The first time I made these was my first venture into using yeast. I’ll confess that in the past, I have had a little fear of ‘yeast’, but making this recipe gave me the confidence to try making breads and buns in the future, and also showed me just how exhilarating it can be when you see the dough has risen just as it’s supposed to!
- 120g unsalted Butter. Room temperature & cut into 2cm squares
- 1/4 tsp Salt
- 2 tsp dried Yeast
- 125ml (1/2 Cup) warm Milk
- 2 Eggs, lightly beaten
- 55g (1/4 Cup) fine Caster Sugar
- 375g (2.5Cups) Plain Flour
- 2 cups Pecans
- 3/4 cup lightly packed brown sugar (muscovado)
- 2 tablespoons Maple Syrup or Golden Syrup
- 1/4 cup Butter
- 100g Butter
- 50g (1/4 cup) sultanas
- 1/4 Cup Brandy or Port
- 70g 1/3 cup dark brown sugar
- 2-3 teaspoons Mixed Spice (or 2tsp cinnamon + 1tsp nutmeg)
1 Egg lightly beaten + 1 tsp cold water
- Whisk together milk, 1 tablespoon of sugar and yeast in a jug. let it rest for 10 minutes or until frothy. Whisk in Eggs.
- Meanwhile add flour, salt & remaining sugar in a food processor or mixer until combined. (I used my KitchenAid with the dough hook.)
- Add butter one piece at a time with the motor running, until the dough becomes soft and sticky. Add some extra flour if required.
- Put the dough onto a lightly floured board and knead if necessary for a few minutes until smooth. (Mine didn’t need much kneading.. the KitchenAid did it beautifully). Place dough into a greased bowl, brush top with a little melted butter. Cover and set aside to ‘prove’ for an hour, or until dough has doubled in size.
- Combine sultanas with brandy or port in a small bowl and allow to macerate for 15min. (I used Port because that’s what was in the house).
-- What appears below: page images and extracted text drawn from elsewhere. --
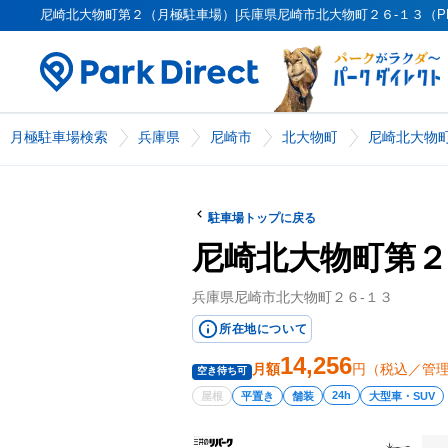
尼崎北大物町第２（月極駐車場）|兵庫県尼崎市北大物町２６‐１３（PK000
月極駐車場検索
兵庫県
尼崎市
北大物町
尼崎北大物
駐車場トップに戻る
尼崎北大物町第２
兵庫県尼崎市北大物町２６‐１３
所在地について
14,256
月額
円（税込／管
空き待ち可
24h
屋根
平置き
舗装
大型車・SUV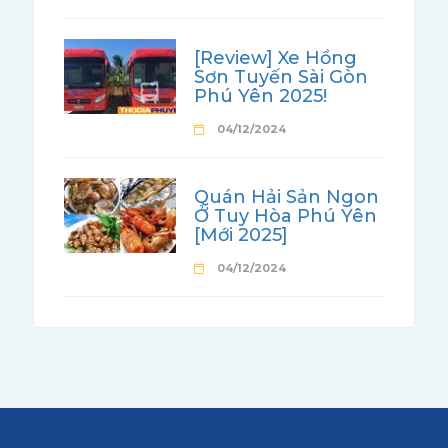
[Review] Xe Hồng
Sơn Tuyến Sài Gòn
Phú Yên 2025!
04/12/2024
Quán Hải Sản Ngon
Ở Tuy Hòa Phú Yên
[Mới 2025]
04/12/2024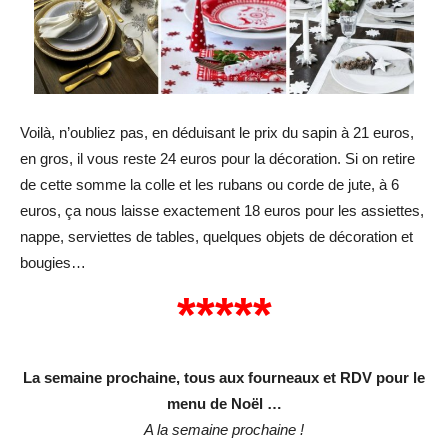
Voilà, n’oubliez pas, en déduisant le prix du sapin à 21 euros,
en gros, il vous reste 24 euros pour la décoration. Si on retire
de cette somme la colle et les rubans ou corde de jute, à 6
euros, ça nous laisse exactement 18 euros pour les assiettes,
nappe, serviettes de tables, quelques objets de décoration et
bougies…
*****
La semaine prochaine, tous aux fourneaux et RDV pour le
menu de Noël …
A la semaine prochaine !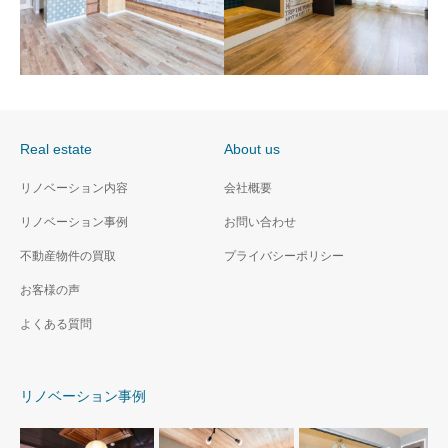
Real estate
About us
神戸市西区 2LDK共同住
神戸市垂水区 ワンルー
リノベーション内容
会社概要
宅（RC造）
ム共同住宅（S造）
リノベーション事例
お問い合わせ
不動産物件の買取
プライバシーポリシー
お客様の声
よくある質問
リノベーション事例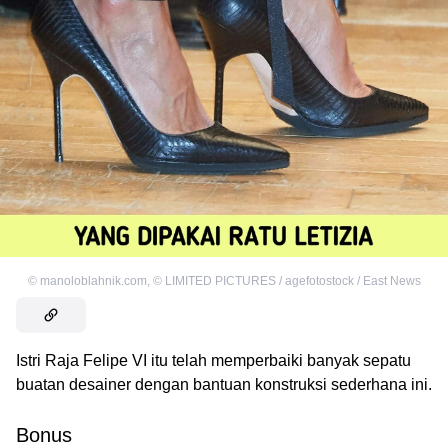
©
manoloblahnik.com
,
©
LIMITED PICTURES / agefotostock / East News
Istri Raja Felipe VI itu telah memperbaiki banyak sepatu
buatan desainer dengan bantuan konstruksi sederhana ini.
Bonus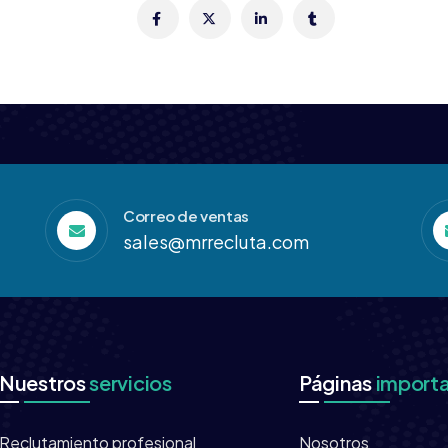
Correo de ventas
sales@mrrecluta.com
Nuestros
servicios
Páginas
import
Reclutamiento profesional
Nosotros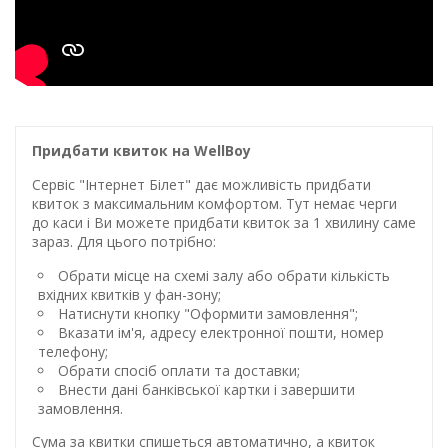
Придбати квиток на WellBoy
Сервіс "Інтернет Білет" дає можливість придбати
квиток з максимальним комфортом. Тут немає черги
до каси і Ви можете придбати квиток за 1 хвилину саме
зараз. Для цього потрібно:
Обрати місце на схемі залу або обрати кількість
вхідних квитків у фан-зону;
Натиснути кнопку "Оформити замовлення";
Вказати ім'я, адресу електронної пошти, номер
телефону;
Обрати спосіб оплати та доставки;
Внести дані банківської картки і завершити
замовлення.
Сума за квитки спишеться автоматично, а квиток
- Preheat oven to 180°C . Spread the pecans on a baking tray lined with baking paper and bake for 10 minutes to lightly toast them. (Be careful not to let them burn!)
- For the Toffee topping; Combine Brown Sugar, Maple Syrup (or Golden Syrup) & butter in a saucepan and heat mixing continuously until sugar & butter has melted & is combined well. (you can replace the butter for cream if you wish). Add Pecans to saucepan and remove from heat.
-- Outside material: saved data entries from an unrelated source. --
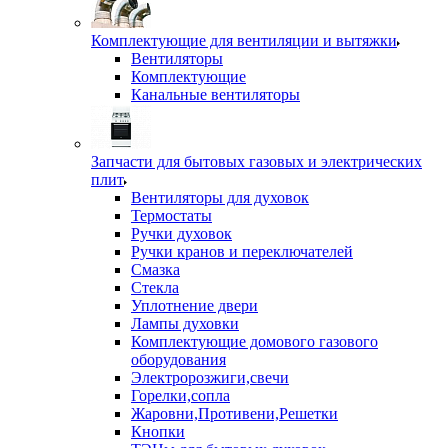
Комплектующие для вентиляции и вытяжки
Вентиляторы
Комплектующие
Канальные вентиляторы
Запчасти для бытовых газовых и электрических
плит
Вентиляторы для духовок
Термостаты
Ручки духовок
Ручки кранов и переключателей
Смазка
Стекла
Уплотнение двери
Лампы духовки
Комплектующие домового газового
оборудования
Электророзжиги,свечи
Горелки,сопла
Жаровни,Противени,Решетки
Кнопки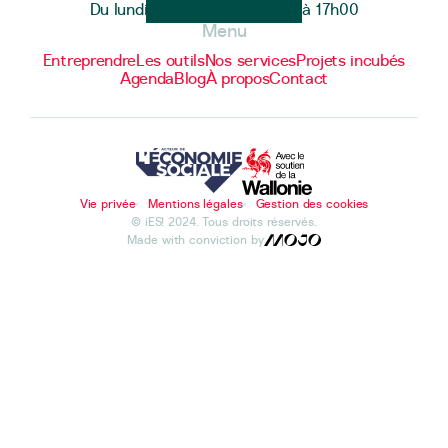
Du lundi au vendredi de 9h00 à 17h00
Menu
Entreprendre
Les outils
Nos services
Projets incubés
Agenda
Blog
À propos
Contact
Vie privée
Mentions légales
Gestion des cookies
© iES! 2024. Tous droits réservés.
Made with conviction by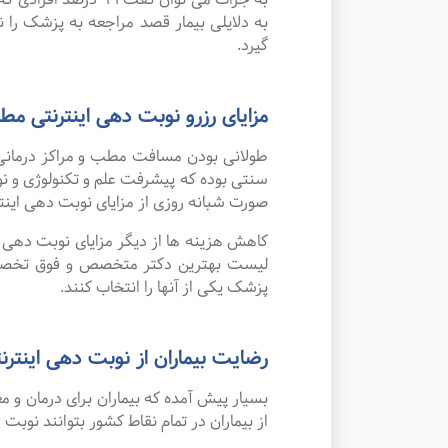
به دلایلی بیمار قصد مراجعه به پزشک را ند
گیرد.
مزایای رزرو نوبت دهی اینترنتی
طولانی بودن مسافت مطب و مراکز درمانی
صورت شبانه روزی از مزایای نوبت دهی این
کاهش هزینه ها از دیگر مزایای نوبت دهی ای
لیست بهترین دکتر متخصص و فوق تخصص فل
پزشک یکی از آنها را انتخاب کنند.
رضایت بیماران از نوبت دهی اینترنت
بسیار پیش آمده که بیماران برای درمان و
از بیماران در تمام نقاط کشور بتوانند نوبت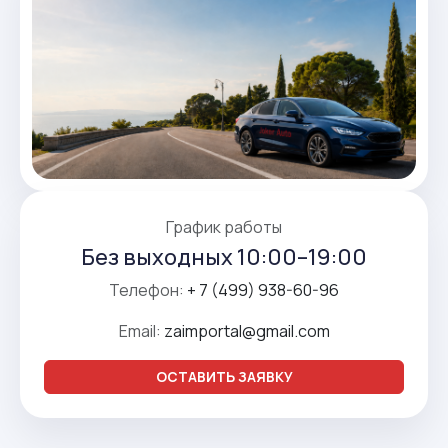
График работы
Без выходных 10:00–19:00
Телефон:
+ 7 (499) 938-60-96
Email:
zaimportal@gmail.com
ОСТАВИТЬ ЗАЯВКУ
- Grease lightly with butter a baking dish circa 28cm x 18cm. and evenly spread Toffee Pecan mix over the base. Pre-heat Oven to 180°C.
- On a floured board, roll out dough into a rectangle (40cm x 30cm). Spread dough with butter. Sprinkle over sugar, sultanas (drained from liquid) and mixed spice.
- Roll the dough up along its length firmly to form a log. Cut slices of 10-12 buns.
- Place the buns on top of the Toffee Pecan topping. Cover once again to let the dough rise again at room temperature for an hour.
- Combine egg and water in a bowl and brush dough with egg mixture.
- Bake for 15 minutes or until golden brown. Cover with foil and bake for a further 15minutes.
- Turn out buns while they are still hot but be so careful because the Toffee is boiling hot. I used a serving plate larger than the baking dish and flipped them over as I would a Tarte Tatin.
*While it doesn’t seem to be written in any of the recipes, I feel these are best eaten with some vanilla ice-cream. You’re sinning anyway so you may as well do it properly!!!:D.
**While it is recommended that these are eaten the day they are baked, I found that heating them up in the microwave the next day works perfectly to ensure they are just as delicious the day after!